Accuracy of Speech-to-Text Transcription in a Digital Cognitive Assessment for Older Adults

Round 1
Reviewer 1 Report
Comments and Suggestions for AuthorsThe authors present useful and timely research on the concurrent validity of a speech-to-text scoring method of recorded verbal responses to neuropsychological tests compared to manually scoring them. The results show small but significant differences across the board that do not surpass a 0.5 z score threshold established to classify meaningful or practical effects. Importantly, this study sets expectations for the accuracy of comercially available STT technology on a range of different neuropsychological tests. The study is interesting, useful, and timely describing the application of accessible vanguard technology.
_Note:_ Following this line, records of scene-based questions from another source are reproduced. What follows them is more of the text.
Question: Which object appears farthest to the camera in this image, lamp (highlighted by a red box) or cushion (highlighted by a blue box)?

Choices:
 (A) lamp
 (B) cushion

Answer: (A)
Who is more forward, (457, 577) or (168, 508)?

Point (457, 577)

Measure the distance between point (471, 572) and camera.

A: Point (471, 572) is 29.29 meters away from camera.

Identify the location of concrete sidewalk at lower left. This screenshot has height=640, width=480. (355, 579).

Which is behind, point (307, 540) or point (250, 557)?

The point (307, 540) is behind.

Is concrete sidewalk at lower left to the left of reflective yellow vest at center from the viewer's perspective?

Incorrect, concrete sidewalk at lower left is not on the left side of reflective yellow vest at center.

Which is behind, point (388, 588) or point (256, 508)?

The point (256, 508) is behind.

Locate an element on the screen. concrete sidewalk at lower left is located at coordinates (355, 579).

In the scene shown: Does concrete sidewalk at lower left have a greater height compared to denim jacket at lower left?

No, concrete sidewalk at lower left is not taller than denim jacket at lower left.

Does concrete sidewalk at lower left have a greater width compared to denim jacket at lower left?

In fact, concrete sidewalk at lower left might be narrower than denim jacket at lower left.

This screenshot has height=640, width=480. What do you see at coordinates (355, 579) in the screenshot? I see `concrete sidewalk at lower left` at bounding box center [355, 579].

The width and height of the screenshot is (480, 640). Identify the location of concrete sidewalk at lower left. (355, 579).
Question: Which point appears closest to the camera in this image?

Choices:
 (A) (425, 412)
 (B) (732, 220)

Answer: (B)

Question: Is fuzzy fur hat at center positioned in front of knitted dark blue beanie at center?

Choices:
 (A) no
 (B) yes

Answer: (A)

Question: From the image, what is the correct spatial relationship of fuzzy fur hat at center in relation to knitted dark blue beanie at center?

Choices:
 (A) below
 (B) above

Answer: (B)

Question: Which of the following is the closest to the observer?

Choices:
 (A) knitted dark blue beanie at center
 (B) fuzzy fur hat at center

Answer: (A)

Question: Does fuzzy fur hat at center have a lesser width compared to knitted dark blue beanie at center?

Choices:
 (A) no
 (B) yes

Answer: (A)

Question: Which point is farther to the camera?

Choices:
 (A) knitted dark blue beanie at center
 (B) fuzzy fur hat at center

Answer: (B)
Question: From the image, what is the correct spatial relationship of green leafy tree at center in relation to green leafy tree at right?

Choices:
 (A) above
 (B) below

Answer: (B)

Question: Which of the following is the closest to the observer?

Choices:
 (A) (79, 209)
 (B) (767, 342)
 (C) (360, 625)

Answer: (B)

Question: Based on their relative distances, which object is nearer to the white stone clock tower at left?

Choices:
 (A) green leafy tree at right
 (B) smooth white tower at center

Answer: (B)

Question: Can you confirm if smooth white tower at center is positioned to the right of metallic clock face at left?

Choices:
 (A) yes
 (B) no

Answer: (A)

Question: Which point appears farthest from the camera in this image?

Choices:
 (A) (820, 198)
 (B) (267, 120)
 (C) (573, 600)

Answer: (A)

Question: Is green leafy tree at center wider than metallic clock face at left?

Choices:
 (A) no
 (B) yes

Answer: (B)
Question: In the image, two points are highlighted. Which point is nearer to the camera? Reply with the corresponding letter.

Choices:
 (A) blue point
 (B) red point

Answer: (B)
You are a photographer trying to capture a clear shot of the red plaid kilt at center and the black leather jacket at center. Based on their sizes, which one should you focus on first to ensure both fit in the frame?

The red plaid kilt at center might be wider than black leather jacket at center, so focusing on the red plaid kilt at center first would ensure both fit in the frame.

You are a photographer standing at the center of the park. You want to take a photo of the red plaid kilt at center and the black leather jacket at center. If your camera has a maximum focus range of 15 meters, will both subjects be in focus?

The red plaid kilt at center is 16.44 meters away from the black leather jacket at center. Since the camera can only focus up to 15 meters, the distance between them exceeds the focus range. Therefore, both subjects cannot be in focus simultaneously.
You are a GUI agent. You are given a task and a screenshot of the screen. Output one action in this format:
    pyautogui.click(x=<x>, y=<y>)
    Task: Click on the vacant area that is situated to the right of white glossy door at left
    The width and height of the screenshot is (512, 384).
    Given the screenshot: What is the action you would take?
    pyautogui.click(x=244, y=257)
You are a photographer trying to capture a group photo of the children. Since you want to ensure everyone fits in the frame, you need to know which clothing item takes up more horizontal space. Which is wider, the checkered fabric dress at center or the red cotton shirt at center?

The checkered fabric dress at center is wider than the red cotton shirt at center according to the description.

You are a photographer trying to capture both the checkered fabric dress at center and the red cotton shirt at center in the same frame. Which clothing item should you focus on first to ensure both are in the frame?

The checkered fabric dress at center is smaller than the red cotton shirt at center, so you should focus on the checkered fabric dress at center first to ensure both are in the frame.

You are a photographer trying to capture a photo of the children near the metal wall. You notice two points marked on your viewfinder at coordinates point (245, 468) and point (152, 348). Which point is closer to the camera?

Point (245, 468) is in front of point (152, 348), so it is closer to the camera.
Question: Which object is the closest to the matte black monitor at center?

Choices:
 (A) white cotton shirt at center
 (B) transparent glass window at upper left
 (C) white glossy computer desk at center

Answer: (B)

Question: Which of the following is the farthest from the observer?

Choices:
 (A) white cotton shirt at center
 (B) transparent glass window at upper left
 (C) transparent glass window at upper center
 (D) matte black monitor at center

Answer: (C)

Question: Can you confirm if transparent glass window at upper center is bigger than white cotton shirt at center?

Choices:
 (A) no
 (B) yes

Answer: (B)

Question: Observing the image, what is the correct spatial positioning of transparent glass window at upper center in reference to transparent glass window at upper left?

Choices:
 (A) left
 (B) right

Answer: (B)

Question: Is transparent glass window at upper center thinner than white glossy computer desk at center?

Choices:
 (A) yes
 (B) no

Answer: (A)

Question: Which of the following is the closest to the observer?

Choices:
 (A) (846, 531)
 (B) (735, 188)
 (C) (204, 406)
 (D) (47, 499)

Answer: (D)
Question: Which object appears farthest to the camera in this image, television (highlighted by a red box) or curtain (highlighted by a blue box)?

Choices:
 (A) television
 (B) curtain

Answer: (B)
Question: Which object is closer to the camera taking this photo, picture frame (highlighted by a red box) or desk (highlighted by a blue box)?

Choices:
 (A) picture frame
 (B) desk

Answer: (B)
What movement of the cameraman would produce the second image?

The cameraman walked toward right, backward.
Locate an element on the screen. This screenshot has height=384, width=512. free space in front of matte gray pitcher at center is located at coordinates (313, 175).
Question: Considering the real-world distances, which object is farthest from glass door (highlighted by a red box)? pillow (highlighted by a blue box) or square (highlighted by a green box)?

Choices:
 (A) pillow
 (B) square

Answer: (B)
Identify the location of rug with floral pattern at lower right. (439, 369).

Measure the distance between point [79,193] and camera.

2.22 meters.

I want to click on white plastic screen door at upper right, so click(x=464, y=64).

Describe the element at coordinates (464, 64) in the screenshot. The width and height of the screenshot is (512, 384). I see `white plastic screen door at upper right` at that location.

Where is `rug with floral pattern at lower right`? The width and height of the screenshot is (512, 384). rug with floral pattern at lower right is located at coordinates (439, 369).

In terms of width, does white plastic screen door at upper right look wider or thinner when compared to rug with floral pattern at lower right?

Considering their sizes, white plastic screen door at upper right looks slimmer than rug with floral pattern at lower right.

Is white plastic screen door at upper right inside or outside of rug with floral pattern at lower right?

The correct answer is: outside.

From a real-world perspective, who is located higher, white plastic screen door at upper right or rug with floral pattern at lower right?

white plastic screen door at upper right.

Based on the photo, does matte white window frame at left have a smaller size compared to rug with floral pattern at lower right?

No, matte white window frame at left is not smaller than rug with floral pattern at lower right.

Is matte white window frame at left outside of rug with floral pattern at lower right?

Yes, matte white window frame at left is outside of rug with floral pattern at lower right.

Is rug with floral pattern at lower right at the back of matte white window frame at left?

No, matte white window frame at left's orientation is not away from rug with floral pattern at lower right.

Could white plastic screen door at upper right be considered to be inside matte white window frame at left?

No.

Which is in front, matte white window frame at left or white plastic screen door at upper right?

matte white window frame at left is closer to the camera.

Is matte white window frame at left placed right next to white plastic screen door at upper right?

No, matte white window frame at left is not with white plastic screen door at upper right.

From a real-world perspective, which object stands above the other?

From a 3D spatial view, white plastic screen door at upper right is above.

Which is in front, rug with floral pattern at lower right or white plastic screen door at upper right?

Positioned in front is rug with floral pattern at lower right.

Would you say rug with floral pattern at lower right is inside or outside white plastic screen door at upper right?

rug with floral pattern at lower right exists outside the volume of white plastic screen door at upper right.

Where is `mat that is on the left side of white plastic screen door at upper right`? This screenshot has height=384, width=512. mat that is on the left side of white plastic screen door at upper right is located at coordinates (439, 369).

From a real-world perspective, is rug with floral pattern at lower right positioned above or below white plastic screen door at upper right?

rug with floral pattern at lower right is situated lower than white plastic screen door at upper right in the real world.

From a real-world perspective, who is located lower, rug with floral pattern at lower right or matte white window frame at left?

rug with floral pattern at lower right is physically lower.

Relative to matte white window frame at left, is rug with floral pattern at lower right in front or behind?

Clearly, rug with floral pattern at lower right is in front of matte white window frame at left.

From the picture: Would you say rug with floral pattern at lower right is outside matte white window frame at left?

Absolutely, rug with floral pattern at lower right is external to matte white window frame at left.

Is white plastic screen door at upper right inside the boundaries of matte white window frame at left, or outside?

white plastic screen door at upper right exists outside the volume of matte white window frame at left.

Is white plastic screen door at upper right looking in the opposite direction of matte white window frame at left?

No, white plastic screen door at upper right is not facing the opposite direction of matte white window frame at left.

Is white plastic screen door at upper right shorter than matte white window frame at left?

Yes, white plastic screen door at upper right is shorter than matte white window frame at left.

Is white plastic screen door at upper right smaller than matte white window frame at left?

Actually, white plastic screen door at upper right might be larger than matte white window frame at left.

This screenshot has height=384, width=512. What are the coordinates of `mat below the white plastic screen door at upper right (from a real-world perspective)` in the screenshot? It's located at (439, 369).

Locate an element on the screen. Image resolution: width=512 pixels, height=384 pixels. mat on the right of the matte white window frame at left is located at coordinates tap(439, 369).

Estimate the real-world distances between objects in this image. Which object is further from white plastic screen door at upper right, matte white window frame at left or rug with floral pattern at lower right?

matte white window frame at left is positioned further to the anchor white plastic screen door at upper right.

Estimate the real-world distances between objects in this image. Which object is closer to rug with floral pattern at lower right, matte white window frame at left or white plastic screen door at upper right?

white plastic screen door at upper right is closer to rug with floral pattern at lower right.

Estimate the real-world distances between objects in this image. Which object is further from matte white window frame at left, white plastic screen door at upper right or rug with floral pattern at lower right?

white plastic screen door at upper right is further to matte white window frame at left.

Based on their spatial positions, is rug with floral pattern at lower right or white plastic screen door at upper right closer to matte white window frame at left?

However, the current statistical approach for RQ1 needs to be improved to show not only group level differences but also individual level agreement between measures. Additionally, a bigger effort needs to be made to justify the selected threshold for meaningful or practical differences in RQ2. Below I provide detail for these two major issues and finally, line-by-line revisions
1. T-tests are insufficient for RQ1
RQ1 is addressed with t-tests which only address differences at the group level but tell us nothing about individual differences. Is this decrease in scores for STT uniform across the sample? This would allow the application of a correction factor to increase concurrent validity with the manual transcriptions. What do the distributions look like? Figure 1 is very adecuate to represent the t-test analysis but has the same shortcomings. A typical approach that is sensitive to individual differences that is also referenced in the introduction here is using correlation, and perhaps the most adecuate approach would be to show the 95% limits of agreement (LoA) between both measures (Bland and Altman, 1999).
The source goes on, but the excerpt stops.